Pick up the passage on corporate housing and serviced apartments in the region after its final sentence and continue it in the same style.

◆ TEXT FOR ANALYSIS:
- - - - -
Although accurate figures are hard to come by in this region, 2010 occupancy increased
by a healthy 10% over 2009, whilst corporate housing rates showed moderate increases
over 2009 nightly rates.
In a relatively under-developed and immature serviced apartments sector, extended
stay products and private landlord rentals dominate. Corporate housing in the region
is mainly configured by the recognised hotel brands, a small number of apart-hotels
and by private landlords letting their property through relocation agents who provide
a one-stop-shop for expats and corporate accounts.
Business travellers who visit the region are wary about security issues and consequently
when booking accommodation tend to sacrifice marginal savings (hotel rates are moderately
reasonable compared to serviced apartments) for the security of staying in a major
hotel. Kidnapping is still not uncommon in countries like Colombia, Mexico, Brazil
The region is fertile ground for indigenous corporate groups such as Ecopetrol (Colombia),
Petrobras, Embraer, Vale and EBX (Brazil), Pemex (Mexico) Enersur (Peru) and PDVSA
(Venezuela). Many have announced investments in the region’s economy during 2011
of $224 billion.
- - - - -
◆ RECORDS SUPPLIED:
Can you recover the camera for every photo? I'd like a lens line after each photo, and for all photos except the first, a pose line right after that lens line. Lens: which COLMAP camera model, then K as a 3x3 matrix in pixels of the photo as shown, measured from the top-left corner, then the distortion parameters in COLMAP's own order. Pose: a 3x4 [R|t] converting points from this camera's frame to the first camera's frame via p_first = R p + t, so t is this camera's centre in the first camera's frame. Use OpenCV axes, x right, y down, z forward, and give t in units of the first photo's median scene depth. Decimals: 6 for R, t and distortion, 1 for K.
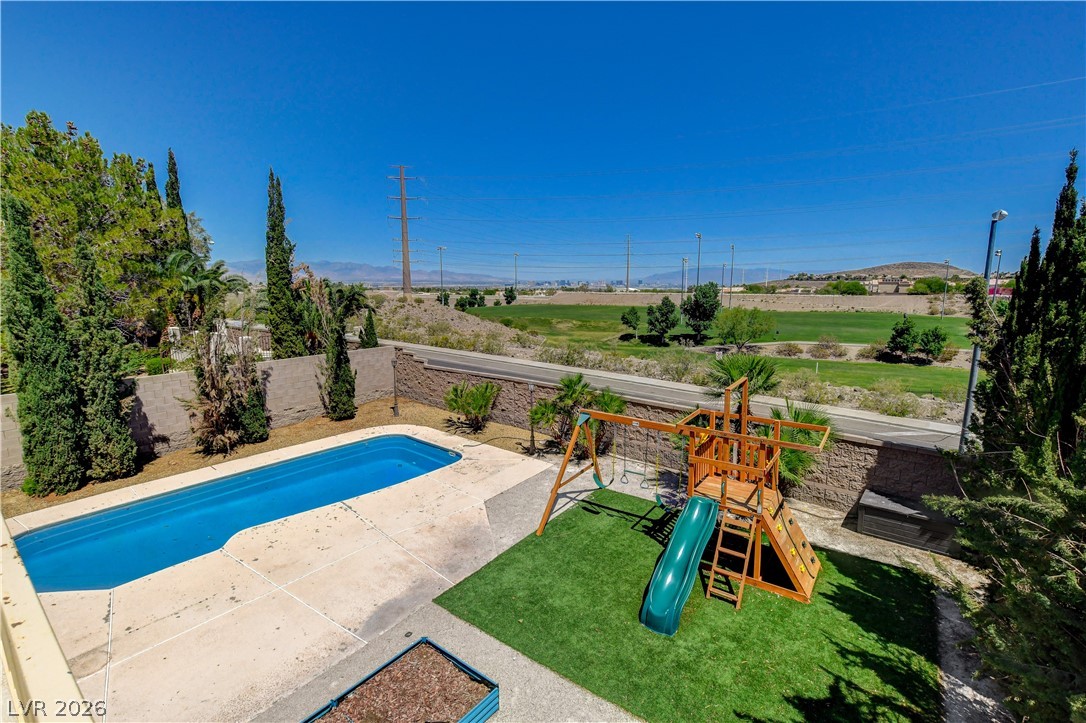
lens RADIAL K [[491.2, 0, 546.1], [0, 491.2, 368.5], [0, 0, 1]] dist [-0.018477, 0.000935]
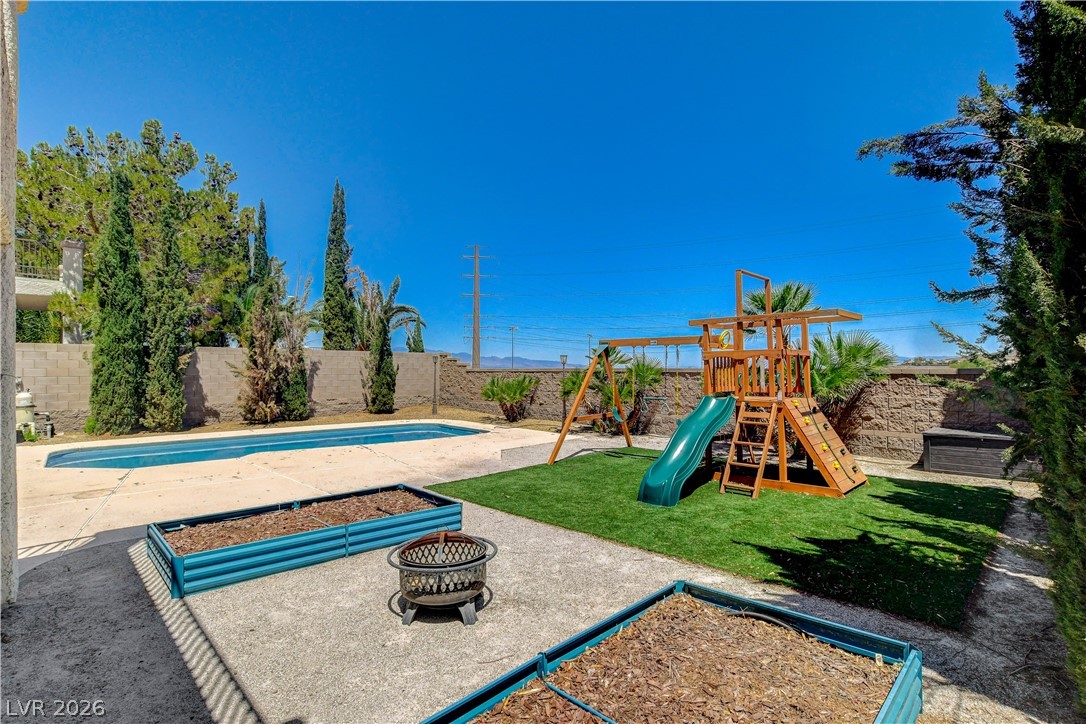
lens RADIAL K [[524.8, 0, 542.8], [0, 524.8, 369.2], [0, 0, 1]] dist [-0.017014, 0.001024]
pose [[0.988431, 0.003346, -0.151636, 0.090710], [-0.029514, 0.984889, -0.170653, 0.248257], [0.148773, 0.173154, 0.973593, -0.002453]]
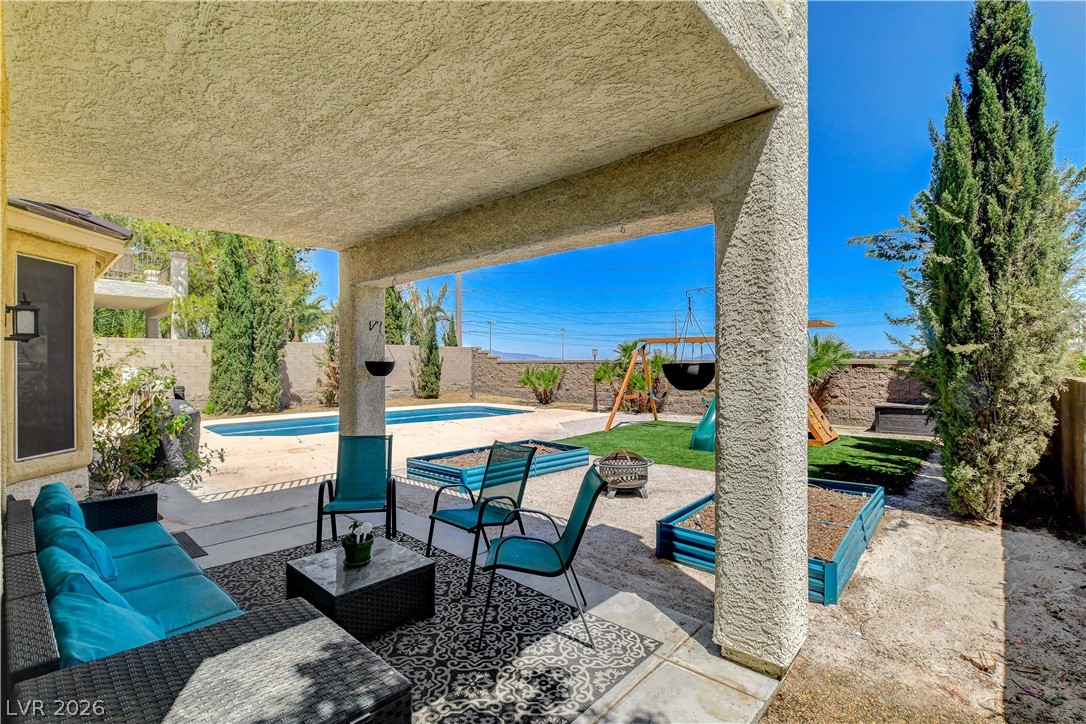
lens RADIAL K [[502.8, 0, 543.0], [0, 502.8, 362.0], [0, 0, 1]] dist [-0.018117, -0.000036]
pose [[0.995310, 0.003695, -0.096662, -0.039343], [-0.020304, 0.984989, -0.171421, 0.289712], [0.094578, 0.172580, 0.980444, -0.222486]]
- - - - -
◆ RESPONSE AREA:
Investment on this scale will generate a steady demand for specialised qualified
project workers and therefore for the relocation market. Corporate travel is booming
too, with volumes similar to Asia Pacific and well ahead of those in the domestic
US market. Inbound and outbound activity is increasing rapidly as a result of more
direct flights from key European cities.
Currently Brazil, Mexico and Argentina generate approximately two thirds of all
corporate travel in the region, all with strong travel markets and world-class multinationals.
The demand is there, but the main challenge is an underdeveloped infrastructure
compared to Europe or the US.
2011 GDP growth rates are expected to be similar to those of 2010, when Peru and
Chile both grew 6%, Brazil by 4.5%, Argentina by 4.4% and Colombia by 4%. However
the MasterCard Index of Global Destination Cities study has forecasted that Caracas
- along with Quito and Santo Domingo - will suffer a contraction in both number
of arrivals and visitors expenditure in 2011.
The concept of serviced apartments is well established in Argentina thanks to a
very strong and proactive tourism industry that has positioned itself as a relatively
safe, economic and pleasant destination for expats.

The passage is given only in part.